## DATASET CONTENT
────────
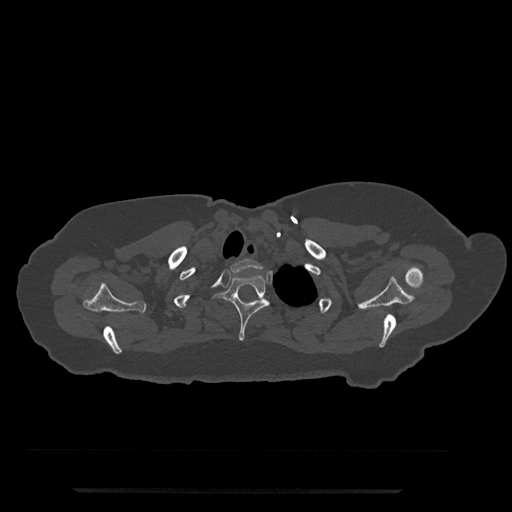
CT including the spine, one axial slice. Slice 675 of 797 in the series (ordered by position). Bone window (W 1800 / L 400 HU). 0.5 mm slice thickness. 512 × 512 image matrix, field of view 440 × 440 mm. Patient: female, 51 years. From the clinical record (not read from this slice): primary cancer: neuro; vertebrae with lytic lesions (as recorded): T8.
Structures marked on this image (semi-automatic segmentation, software-assisted and operator-edited):
- T1 vertebra: bounding box (x1, y1, x2, y2) in pixels: (231, 259, 262, 273)
- T2 vertebra: (214, 274, 270, 341)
────────
## TASK OBJECTIVE
The answer must be the line containing "- T1 vertebra: bounding" and every line after it to the end of the data, each set down exactly.

## EXERCISE SOLUTION
- T1 vertebra: bounding box (x1, y1, x2, y2) in pixels: (231, 259, 262, 273)
- T2 vertebra: (214, 274, 270, 341)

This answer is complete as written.